-- REQUIREMENTS --
Reproduce without alteration the lines of the data below, from the line holding "collection date: 1936-06" to the line holding "scientific name: Satyria warszewiczii", with both of those lines included.

-- ITEMS --
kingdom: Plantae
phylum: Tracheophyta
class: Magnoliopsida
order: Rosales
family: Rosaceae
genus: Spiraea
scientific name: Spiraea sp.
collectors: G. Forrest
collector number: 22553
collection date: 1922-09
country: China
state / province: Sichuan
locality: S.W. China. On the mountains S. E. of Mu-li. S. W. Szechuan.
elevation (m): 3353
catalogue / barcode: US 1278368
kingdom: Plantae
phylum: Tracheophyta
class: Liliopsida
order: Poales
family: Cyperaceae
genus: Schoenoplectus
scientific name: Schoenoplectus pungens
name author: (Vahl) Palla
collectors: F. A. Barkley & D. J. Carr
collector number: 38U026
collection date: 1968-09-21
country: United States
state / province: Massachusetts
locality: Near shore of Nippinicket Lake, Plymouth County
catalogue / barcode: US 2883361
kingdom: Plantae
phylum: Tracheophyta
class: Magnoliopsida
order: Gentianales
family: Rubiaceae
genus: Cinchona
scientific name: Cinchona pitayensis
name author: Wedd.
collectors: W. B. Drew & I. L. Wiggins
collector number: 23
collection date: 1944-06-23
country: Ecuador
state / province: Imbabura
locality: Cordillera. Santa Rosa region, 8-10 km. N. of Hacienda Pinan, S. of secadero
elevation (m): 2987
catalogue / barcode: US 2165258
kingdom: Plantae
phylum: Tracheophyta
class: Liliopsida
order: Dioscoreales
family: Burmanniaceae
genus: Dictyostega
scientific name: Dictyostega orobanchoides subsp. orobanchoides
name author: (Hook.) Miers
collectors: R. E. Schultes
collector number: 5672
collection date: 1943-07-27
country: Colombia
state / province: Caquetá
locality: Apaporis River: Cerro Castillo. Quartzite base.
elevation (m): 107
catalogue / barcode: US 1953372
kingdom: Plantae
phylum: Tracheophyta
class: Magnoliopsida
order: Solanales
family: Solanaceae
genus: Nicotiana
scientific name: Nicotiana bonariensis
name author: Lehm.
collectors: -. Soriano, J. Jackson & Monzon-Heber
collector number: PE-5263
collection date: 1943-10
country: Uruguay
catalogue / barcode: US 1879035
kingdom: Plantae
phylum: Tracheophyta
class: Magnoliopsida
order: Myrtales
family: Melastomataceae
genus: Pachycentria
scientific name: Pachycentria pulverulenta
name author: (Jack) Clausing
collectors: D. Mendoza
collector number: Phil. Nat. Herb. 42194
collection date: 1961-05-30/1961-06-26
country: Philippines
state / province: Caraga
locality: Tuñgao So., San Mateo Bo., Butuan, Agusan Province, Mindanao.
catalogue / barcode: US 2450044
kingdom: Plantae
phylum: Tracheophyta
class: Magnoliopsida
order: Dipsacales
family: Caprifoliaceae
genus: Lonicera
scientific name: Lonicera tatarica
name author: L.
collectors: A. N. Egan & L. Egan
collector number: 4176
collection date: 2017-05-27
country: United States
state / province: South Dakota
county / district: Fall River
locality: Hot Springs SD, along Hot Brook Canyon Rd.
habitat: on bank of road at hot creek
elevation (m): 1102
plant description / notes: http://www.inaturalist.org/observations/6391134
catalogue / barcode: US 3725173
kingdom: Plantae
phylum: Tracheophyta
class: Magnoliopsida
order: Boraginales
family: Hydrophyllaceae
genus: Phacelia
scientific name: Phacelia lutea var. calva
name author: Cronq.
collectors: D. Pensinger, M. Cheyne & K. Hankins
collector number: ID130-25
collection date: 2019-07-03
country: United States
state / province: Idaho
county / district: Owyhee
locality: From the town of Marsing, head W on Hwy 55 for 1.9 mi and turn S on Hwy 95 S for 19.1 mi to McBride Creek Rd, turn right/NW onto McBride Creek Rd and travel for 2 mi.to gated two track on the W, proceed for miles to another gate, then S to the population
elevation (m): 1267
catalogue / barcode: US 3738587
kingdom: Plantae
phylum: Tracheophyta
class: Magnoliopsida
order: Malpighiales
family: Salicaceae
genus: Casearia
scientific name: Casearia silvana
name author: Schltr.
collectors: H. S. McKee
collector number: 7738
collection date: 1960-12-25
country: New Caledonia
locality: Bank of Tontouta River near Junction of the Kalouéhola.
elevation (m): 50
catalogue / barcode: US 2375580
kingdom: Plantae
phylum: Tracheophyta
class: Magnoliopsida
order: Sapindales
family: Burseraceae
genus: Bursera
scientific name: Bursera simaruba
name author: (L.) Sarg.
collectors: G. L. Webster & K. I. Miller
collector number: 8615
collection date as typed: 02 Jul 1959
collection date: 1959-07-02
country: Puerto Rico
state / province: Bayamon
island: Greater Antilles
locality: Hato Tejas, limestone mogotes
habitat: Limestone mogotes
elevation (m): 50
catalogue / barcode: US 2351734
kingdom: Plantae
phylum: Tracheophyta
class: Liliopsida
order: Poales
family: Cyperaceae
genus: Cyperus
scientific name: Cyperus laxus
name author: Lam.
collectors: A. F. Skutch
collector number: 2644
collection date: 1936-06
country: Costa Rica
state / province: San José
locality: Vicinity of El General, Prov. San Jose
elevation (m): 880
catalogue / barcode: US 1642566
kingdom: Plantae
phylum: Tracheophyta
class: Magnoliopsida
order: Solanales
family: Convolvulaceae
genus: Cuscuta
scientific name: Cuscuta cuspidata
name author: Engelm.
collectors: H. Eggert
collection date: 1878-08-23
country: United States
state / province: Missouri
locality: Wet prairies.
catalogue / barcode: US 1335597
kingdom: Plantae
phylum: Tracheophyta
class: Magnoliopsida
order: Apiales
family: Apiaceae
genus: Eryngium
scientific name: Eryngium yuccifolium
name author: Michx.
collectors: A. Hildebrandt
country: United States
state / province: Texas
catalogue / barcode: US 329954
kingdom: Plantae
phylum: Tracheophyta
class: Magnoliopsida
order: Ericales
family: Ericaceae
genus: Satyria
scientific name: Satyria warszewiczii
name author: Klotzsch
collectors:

-- EXERCISE RESPONSE --
collection date: 1936-06
country: Costa Rica
state / province: San José
locality: Vicinity of El General, Prov. San Jose
elevation (m): 880
catalogue / barcode: US 1642566
kingdom: Plantae
phylum: Tracheophyta
class: Magnoliopsida
order: Solanales
family: Convolvulaceae
genus: Cuscuta
scientific name: Cuscuta cuspidata
name author: Engelm.
collectors: H. Eggert
collection date: 1878-08-23
country: United States
state / province: Missouri
locality: Wet prairies.
catalogue / barcode: US 1335597
kingdom: Plantae
phylum: Tracheophyta
class: Magnoliopsida
order: Apiales
family: Apiaceae
genus: Eryngium
scientific name: Eryngium yuccifolium
name author: Michx.
collectors: A. Hildebrandt
country: United States
state / province: Texas
catalogue / barcode: US 329954
kingdom: Plantae
phylum: Tracheophyta
class: Magnoliopsida
order: Ericales
family: Ericaceae
genus: Satyria
scientific name: Satyria warszewiczii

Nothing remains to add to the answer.